Batch Process Multiple Images
Processing a folder of images is a common real-world task — inspecting product photos, parsing receipts, auditing UI screenshots.
import os
from pathlib import Path
def batch_analyze(image_dir: str, prompt: str, model: str = "llava") -> dict[str, str]:
results = {}
supported = {".jpg", ".jpeg", ".png", ".webp", ".gif"}
for img_path in Path(image_dir).iterdir():
if img_path.suffix.lower() not in supported:
continue
print(f"Processing {img_path.name}...")
results[img_path.name] = query_vision_model(
image_path=str(img_path),
prompt=prompt,
model=model,
)
return results
# Analyze all receipts in a folder
receipts = batch_analyze(
image_dir="./receipts",
prompt="Extract vendor name, date, and total amount. Return as JSON.",
model="bakllava", # BakLLaVA handles text-heavy images better
)
for filename, analysis in receipts.items():
print(f"\n{filename}:\n{analysis}")
Verification
Run this to confirm both models respond correctly:
# Quick smoke test — no image file needed, just ASCII art
echo "Describe what you see." | ollama run llava --image https://upload.wikimedia.org/wikipedia/commons/thumb/4/47/PNG_transparency_demonstration_1.png/280px-PNG_transparency_demonstration_1.png
You should see: A description of colored dice or geometric shapes on a transparent background.
For the API path:
curl http://localhost:11434/api/generate \
-d '{
"model": "llava",
"prompt": "What is in this image?",
"images": ["'"$(base64 -i /path/to/test.jpg)"'"],
"stream": false
}'
You should see: A JSON response with a "response" key containing an image description.
What You Learned
- Ollama vision models use a CLIP encoder to project image pixels into the LLM's token space — you never handle that projection yourself
- The
imagesfield in the API payload takes a list of raw base64 strings — no data-URI prefix, and multiple images are supported in a single call - BakLLaVA's Mistral backbone gives it an edge on text extraction and instruction following; LLaVA is stronger on open-ended scene description
- Streaming (
"stream": true) is important for detailed prompts — without it, you wait for the full response before seeing any output
Tested on Ollama 0.3.14, LLaVA 1.6, BakLLaVA 1, Python 3.12, Ubuntu 22.04 + RTX 3080 (10 GB VRAM), and M2 MacBook Air (16 GB unified memory)
FAQ
Q: Does LLaVA work on CPU-only machines?
A: Yes, but expect 2–5 minutes per image on a modern CPU. Set OLLAMA_NUM_GPU=0 to force CPU inference and avoid partial GPU allocation errors.

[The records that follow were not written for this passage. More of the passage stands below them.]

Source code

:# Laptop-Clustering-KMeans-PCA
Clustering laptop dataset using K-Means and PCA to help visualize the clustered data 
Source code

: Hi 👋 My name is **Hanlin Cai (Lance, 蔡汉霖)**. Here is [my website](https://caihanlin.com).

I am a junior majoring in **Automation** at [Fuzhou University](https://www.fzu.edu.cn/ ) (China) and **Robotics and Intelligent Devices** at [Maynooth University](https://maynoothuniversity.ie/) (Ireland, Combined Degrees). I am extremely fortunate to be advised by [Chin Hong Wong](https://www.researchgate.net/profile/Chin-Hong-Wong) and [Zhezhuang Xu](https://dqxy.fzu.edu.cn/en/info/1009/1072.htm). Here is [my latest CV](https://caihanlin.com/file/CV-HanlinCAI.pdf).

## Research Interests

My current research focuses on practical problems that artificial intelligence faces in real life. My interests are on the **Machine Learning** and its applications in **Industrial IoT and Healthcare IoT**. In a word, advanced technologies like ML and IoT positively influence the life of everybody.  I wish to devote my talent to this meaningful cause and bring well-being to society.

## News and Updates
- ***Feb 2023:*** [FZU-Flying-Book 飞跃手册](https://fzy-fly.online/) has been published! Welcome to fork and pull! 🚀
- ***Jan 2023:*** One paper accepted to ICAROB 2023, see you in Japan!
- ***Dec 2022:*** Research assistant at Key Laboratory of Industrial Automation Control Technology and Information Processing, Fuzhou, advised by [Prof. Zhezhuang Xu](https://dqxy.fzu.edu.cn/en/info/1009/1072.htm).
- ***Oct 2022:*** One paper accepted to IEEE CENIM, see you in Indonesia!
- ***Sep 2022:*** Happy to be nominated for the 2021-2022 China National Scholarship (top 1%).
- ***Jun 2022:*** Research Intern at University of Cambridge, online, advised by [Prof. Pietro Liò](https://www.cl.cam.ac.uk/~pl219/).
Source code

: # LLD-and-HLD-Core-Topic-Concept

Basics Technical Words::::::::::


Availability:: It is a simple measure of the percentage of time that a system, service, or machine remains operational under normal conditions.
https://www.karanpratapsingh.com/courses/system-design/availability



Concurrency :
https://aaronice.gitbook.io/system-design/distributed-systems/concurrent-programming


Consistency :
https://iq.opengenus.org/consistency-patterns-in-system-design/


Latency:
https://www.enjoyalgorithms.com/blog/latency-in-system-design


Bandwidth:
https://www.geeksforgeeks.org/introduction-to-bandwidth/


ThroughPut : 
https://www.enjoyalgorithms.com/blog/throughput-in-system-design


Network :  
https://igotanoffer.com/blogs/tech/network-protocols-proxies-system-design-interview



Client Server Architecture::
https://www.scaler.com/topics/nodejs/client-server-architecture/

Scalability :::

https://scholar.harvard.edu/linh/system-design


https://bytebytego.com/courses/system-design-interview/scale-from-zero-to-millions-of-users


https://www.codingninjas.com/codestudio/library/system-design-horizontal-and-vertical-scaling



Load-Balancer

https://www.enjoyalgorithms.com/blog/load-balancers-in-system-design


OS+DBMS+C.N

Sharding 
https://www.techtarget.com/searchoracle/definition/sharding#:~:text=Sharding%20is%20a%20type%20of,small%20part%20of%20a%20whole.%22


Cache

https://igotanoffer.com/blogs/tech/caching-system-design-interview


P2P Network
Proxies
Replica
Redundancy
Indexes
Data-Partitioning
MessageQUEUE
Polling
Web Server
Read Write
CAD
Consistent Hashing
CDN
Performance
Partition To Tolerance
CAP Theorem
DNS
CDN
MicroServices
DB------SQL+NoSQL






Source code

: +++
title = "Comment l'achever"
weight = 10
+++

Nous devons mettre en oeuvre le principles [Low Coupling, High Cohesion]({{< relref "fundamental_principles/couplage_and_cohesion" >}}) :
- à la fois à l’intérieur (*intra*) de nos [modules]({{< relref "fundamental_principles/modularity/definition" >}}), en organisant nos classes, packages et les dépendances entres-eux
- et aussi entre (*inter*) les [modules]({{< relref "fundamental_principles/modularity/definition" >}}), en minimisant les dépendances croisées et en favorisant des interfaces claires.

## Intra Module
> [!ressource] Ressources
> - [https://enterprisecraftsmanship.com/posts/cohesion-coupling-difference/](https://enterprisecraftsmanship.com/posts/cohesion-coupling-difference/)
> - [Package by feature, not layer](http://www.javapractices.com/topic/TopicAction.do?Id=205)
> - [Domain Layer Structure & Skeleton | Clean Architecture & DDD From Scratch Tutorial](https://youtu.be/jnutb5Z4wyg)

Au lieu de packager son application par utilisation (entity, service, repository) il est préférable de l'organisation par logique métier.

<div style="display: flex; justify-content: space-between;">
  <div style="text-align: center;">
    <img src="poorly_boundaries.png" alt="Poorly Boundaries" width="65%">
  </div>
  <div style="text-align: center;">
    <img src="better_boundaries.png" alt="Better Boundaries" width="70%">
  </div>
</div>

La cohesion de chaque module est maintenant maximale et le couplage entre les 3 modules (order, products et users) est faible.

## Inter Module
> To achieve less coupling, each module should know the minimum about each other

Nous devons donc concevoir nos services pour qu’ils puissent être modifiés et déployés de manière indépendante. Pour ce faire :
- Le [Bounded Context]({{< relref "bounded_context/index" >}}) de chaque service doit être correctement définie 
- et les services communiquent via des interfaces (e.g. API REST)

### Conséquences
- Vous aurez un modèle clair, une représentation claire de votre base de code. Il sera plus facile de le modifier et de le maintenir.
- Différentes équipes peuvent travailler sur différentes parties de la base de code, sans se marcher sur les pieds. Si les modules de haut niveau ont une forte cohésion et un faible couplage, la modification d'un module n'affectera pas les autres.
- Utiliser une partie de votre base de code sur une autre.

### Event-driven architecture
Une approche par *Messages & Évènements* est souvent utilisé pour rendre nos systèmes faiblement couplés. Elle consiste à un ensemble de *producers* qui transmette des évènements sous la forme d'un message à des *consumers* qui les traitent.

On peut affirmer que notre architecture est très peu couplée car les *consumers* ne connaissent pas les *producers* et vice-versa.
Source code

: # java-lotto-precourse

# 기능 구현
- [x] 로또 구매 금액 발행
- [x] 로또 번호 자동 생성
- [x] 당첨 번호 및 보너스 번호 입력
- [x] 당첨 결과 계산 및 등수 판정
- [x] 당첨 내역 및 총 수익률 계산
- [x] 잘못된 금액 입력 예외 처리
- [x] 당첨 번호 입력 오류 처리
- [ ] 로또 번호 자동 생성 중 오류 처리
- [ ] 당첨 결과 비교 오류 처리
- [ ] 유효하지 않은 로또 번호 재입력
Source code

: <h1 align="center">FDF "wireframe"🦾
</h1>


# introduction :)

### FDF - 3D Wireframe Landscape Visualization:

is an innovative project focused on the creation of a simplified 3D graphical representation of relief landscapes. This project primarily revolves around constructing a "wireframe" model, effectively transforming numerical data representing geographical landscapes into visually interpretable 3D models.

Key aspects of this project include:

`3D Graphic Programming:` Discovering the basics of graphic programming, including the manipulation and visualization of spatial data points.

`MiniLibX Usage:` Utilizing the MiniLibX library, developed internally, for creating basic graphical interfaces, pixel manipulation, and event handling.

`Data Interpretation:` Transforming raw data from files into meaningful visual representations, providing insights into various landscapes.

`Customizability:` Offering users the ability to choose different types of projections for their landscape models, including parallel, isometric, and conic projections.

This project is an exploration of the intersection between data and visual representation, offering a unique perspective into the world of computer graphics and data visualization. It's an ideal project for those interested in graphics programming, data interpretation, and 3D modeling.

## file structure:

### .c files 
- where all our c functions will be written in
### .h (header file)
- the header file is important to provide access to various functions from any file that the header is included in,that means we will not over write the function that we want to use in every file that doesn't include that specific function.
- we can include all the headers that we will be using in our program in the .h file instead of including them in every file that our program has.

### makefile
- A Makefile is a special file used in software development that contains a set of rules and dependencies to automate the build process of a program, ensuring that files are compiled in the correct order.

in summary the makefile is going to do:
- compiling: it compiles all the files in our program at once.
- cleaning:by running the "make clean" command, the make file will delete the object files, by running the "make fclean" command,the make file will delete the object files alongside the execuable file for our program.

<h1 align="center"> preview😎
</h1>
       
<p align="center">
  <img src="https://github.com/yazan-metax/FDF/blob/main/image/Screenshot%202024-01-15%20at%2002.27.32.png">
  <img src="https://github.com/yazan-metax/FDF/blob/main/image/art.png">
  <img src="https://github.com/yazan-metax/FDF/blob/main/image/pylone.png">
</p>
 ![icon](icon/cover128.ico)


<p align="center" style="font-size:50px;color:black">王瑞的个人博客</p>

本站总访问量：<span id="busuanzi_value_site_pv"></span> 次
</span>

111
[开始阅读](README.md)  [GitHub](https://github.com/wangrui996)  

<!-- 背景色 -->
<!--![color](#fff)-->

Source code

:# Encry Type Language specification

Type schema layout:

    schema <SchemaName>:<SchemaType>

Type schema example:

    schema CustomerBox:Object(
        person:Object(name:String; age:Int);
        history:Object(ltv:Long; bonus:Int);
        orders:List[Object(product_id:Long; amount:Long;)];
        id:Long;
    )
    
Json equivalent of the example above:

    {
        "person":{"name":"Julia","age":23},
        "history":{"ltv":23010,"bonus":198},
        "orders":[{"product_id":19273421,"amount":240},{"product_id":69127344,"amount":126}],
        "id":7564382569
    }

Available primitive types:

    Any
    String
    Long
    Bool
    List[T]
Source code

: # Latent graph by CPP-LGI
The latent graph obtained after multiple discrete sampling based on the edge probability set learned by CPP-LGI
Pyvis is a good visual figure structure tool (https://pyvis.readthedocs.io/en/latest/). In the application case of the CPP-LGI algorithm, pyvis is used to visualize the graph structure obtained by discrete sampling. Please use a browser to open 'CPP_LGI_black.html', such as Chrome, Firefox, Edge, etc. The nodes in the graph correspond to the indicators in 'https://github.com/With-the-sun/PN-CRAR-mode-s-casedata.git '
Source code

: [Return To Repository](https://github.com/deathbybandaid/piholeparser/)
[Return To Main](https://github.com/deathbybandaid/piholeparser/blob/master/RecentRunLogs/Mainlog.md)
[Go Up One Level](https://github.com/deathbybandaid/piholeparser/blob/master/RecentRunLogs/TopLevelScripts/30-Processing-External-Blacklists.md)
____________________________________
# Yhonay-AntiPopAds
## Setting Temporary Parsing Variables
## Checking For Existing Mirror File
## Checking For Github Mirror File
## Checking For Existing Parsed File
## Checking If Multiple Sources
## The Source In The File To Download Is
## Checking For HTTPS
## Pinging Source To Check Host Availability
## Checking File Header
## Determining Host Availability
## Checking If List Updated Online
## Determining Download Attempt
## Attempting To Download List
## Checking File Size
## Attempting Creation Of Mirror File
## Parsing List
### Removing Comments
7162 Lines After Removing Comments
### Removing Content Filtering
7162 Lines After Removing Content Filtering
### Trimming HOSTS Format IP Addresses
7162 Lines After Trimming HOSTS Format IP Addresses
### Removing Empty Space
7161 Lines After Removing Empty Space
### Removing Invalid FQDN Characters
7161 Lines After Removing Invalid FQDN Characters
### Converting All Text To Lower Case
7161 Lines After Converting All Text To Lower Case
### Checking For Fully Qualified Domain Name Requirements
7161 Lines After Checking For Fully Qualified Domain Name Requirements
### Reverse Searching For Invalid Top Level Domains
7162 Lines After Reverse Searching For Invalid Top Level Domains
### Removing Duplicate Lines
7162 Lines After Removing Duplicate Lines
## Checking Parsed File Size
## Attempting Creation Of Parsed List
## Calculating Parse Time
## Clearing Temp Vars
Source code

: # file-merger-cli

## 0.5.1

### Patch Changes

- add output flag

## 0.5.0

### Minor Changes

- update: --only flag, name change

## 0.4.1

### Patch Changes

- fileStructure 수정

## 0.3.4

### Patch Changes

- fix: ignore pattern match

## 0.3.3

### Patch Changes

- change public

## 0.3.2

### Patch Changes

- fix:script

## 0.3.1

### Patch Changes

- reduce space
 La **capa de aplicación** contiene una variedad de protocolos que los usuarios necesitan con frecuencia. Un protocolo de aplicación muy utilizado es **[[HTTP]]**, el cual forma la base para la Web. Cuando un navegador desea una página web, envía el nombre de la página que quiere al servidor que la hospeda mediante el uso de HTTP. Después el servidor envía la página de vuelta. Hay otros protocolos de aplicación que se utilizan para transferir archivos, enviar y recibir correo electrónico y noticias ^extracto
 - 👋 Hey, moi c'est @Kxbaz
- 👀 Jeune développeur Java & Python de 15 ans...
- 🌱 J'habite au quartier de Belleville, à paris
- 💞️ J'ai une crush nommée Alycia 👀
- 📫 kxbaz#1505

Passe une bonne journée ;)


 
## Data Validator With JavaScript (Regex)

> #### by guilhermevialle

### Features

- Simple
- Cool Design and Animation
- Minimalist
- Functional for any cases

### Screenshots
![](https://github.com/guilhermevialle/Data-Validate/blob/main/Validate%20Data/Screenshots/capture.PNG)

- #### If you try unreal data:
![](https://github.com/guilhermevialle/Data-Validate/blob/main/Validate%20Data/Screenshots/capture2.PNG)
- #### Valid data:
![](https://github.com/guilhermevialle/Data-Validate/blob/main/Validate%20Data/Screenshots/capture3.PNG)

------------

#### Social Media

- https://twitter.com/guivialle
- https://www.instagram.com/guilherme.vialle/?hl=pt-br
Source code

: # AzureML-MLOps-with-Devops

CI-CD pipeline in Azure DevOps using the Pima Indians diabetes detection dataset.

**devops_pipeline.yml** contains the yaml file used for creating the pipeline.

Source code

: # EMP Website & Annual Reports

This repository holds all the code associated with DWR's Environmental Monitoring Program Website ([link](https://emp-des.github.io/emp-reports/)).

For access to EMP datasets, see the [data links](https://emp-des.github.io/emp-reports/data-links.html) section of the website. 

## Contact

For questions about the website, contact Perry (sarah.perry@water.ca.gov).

Q: What is the maximum image resolution Ollama vision models support? A: LLaVA and BakLLaVA both resize input images to 336×336 pixels internally via the CLIP encoder. Higher-resolution inputs are downsampled automatically — no preprocessing needed, but fine text in large images may be harder to read.
Q: Can I use a remote Ollama instance instead of localhost?
A: Yes. Replace http://localhost:11434 with your server address, e.g. http://192.168.1.100:11434. Set OLLAMA_HOST=0.0.0.0 on the server to bind to all interfaces.
Q: How do I run LLaVA in a Docker container?
A: Use the official image: docker run -d --gpus all -p 11434:11434 ollama/ollama. Then docker exec -it <container> ollama pull llava to pull the model inside the container. The API is identical.
Q: Does BakLLaVA support multiple images in one request?
A: Yes. Pass multiple base64 strings in the images list. Both LLaVA and BakLLaVA support up to 4 images per request, though response quality drops beyond 2 with the 7B models.